··· Source information

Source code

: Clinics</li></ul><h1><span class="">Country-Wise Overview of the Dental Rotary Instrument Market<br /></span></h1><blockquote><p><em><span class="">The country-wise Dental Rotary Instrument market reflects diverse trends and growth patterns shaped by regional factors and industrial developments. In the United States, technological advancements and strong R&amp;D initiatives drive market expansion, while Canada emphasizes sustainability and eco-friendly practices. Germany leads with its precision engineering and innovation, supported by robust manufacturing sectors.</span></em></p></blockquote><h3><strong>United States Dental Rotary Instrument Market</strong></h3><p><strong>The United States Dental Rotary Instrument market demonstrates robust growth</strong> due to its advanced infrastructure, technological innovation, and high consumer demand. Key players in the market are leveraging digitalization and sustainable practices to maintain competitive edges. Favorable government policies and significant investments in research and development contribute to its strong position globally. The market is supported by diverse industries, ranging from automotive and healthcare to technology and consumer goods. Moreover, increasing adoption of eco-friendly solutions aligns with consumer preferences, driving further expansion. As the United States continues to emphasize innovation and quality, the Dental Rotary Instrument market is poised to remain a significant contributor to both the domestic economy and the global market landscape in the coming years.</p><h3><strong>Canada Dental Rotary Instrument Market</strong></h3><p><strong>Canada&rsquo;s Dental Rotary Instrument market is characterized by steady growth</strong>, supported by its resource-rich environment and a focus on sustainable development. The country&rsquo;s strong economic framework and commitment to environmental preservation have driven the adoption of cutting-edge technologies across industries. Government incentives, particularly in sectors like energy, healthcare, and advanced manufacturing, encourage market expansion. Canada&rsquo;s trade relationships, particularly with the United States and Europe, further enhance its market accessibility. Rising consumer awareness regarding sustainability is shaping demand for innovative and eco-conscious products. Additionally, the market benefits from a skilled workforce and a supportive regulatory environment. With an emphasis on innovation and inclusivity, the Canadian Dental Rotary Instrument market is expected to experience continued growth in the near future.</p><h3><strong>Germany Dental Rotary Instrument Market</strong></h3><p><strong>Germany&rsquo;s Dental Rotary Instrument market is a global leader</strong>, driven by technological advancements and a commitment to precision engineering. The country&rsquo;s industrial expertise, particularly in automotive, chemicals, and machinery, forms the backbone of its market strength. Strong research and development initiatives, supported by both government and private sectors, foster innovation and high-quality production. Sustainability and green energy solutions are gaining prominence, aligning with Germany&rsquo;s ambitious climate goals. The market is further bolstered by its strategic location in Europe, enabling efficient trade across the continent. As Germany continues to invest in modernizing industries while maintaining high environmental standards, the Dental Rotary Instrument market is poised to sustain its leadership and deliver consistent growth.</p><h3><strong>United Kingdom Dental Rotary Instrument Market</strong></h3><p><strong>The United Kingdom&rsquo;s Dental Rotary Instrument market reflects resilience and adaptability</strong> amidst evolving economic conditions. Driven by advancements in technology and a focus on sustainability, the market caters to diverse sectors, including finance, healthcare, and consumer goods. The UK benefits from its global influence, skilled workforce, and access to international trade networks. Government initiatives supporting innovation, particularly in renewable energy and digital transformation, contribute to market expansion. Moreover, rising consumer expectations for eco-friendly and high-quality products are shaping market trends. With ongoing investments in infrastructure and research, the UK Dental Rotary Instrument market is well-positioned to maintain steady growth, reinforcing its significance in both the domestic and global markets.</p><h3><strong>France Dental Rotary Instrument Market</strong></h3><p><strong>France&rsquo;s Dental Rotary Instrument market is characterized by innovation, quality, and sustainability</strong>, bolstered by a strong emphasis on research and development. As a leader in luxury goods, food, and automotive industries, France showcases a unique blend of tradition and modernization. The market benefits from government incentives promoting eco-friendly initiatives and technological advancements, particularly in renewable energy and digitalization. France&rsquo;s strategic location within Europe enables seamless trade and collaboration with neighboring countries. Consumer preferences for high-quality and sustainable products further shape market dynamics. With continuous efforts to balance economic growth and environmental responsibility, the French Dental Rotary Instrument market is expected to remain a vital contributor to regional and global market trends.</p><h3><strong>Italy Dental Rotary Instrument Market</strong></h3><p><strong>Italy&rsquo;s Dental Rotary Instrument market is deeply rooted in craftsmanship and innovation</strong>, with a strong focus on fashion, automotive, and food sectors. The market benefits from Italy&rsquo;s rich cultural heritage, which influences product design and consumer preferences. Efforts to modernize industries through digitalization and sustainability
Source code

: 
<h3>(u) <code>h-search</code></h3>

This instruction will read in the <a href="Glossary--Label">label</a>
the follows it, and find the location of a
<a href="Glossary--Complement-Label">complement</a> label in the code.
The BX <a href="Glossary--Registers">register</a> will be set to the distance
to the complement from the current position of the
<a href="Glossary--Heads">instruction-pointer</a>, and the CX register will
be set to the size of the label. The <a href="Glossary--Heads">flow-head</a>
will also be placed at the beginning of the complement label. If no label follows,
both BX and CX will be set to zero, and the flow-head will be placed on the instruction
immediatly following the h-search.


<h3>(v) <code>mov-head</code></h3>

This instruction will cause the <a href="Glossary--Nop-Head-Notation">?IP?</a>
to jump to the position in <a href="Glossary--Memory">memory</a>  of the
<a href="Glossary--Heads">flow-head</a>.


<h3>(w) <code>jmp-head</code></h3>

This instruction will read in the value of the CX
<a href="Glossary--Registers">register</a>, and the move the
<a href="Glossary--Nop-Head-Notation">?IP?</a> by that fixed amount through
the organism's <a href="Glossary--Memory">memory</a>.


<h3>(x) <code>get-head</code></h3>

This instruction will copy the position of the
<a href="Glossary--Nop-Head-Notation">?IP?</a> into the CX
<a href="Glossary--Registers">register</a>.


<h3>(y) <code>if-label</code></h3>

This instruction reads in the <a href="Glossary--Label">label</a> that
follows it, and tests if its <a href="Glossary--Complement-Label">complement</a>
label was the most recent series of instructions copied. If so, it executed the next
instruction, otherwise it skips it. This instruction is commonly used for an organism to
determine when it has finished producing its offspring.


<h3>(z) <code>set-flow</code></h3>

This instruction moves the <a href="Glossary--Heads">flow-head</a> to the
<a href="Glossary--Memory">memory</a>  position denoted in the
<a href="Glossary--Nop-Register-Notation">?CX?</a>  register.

······

• [Task item]
In the records above, how many lines contain the string "Heads"? State that number only.

• [Response area]
4